In the credit scoring world, it is a common practice to transfrom the variable $X$ to its WOE. Let $B_1,...,B_r$ denote the bins of $X$, and let $B(X)$ denote the bin that contains $X$. We define the WOE transformation as

$$ Z = \log \frac{f(X \given Y=1)}{f(X\given Y=0)} \approx \log \frac{P(X\in B(X)\given Y=1)}{P(X\in B(X) \given Y=0)} , $$

where the final expression can be easily estimated. From (1), we know that (theoretically) $Z$ is perfectly correlated with the WOE; thus making logistic regression on $Z$ (instead of $X$) more appropriate. Of course, the obvious downside of this transformation is that we are losing information by transforming a continuous variable to a finite set of values. Another con of this method is that it is prone to cause overfitting by "divulging" target variable's information into the input attributes. However, logistic regression is known to be unstable when the class separation is large. This transformation not only stablizes the model but also automatically takes care of missing values.

Final Remarks

Finally let's show another example using one of the weaker attributes from the model.

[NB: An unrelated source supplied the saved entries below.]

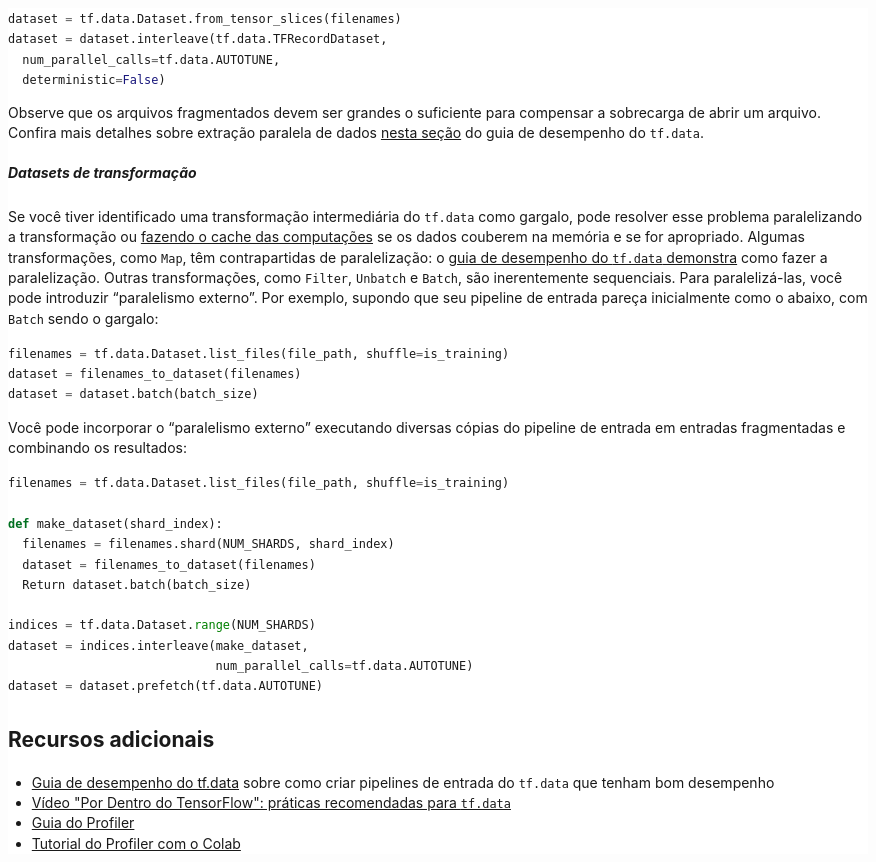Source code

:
 ```python
dataset = tf.data.Dataset.from_tensor_slices(filenames)
dataset = dataset.interleave(tf.data.TFRecordDataset,
  num_parallel_calls=tf.data.AUTOTUNE,
  deterministic=False)
```

Observe que os arquivos fragmentados devem ser grandes o suficiente para compensar a sobrecarga de abrir um arquivo. Confira mais detalhes sobre extração paralela de dados [nesta seção](https://www.tensorflow.org/guide/data_performance#parallelizing_data_extraction) do guia de desempenho do `tf.data`.

##### Datasets de transformação

Se você tiver identificado uma transformação intermediária do `tf.data` como gargalo, pode resolver esse problema paralelizando a transformação ou [fazendo o cache das computações](https://www.tensorflow.org/guide/data_performance#caching) se os dados couberem na memória e se for apropriado. Algumas transformações, como `Map`, têm contrapartidas de paralelização: o <a href="https://www.tensorflow.org/guide/data_performance#parallelizing_data_transformation" data-md-type="link">guia de desempenho do `tf.data` demonstra</a> como fazer a paralelização. Outras transformações, como `Filter`, `Unbatch` e `Batch`, são inerentemente sequenciais. Para paralelizá-las, você pode introduzir “paralelismo externo”. Por exemplo, supondo que seu pipeline de entrada pareça inicialmente como o abaixo, com `Batch` sendo o gargalo:

```python
filenames = tf.data.Dataset.list_files(file_path, shuffle=is_training)
dataset = filenames_to_dataset(filenames)
dataset = dataset.batch(batch_size)
```

Você pode incorporar o “paralelismo externo” executando diversas cópias do pipeline de entrada em entradas fragmentadas e combinando os resultados:

```python
filenames = tf.data.Dataset.list_files(file_path, shuffle=is_training)

def make_dataset(shard_index):
  filenames = filenames.shard(NUM_SHARDS, shard_index)
  dataset = filenames_to_dataset(filenames)
  Return dataset.batch(batch_size)

indices = tf.data.Dataset.range(NUM_SHARDS)
dataset = indices.interleave(make_dataset,
                             num_parallel_calls=tf.data.AUTOTUNE)
dataset = dataset.prefetch(tf.data.AUTOTUNE)
```

## Recursos adicionais

- [Guia de desempenho do tf.data](https://www.tensorflow.org/guide/data_performance) sobre como criar pipelines de entrada do `tf.data` que tenham bom desempenho
- [Vídeo "Por Dentro do TensorFlow": práticas recomendadas para `tf.data`](https://www.youtube.com/watch?v=ZnukSLKEw34)
- [Guia do Profiler](https://www.tensorflow.org/guide/profiler)
- [Tutorial do Profiler com o Colab](https://www.tensorflow.org/tensorboard/tensorboard_profiling_keras)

Figure 4 - Univariate analysis for "smoothness error"

Here we see that the univariate predictive power of this attribute is much weaker; however, the Gini coefficient is failing to capture the fact that we see a large variability in rate as shown in the Gains chart. It turns out that this variability is captured by the metric transformed entropy. This makes perfect sense since entropy is defined using a binary tree split regardless of the weight in each node. We conclude with a pairplot of different metrics.

Figure 5 - A comparison of univariate metrics

We see very strong correlation among transformed_gini, transformed_ks, transformed_iv, and entropy. The final metric transformed_entropy shows a different pattern because it is more concerned with the variability in the bins!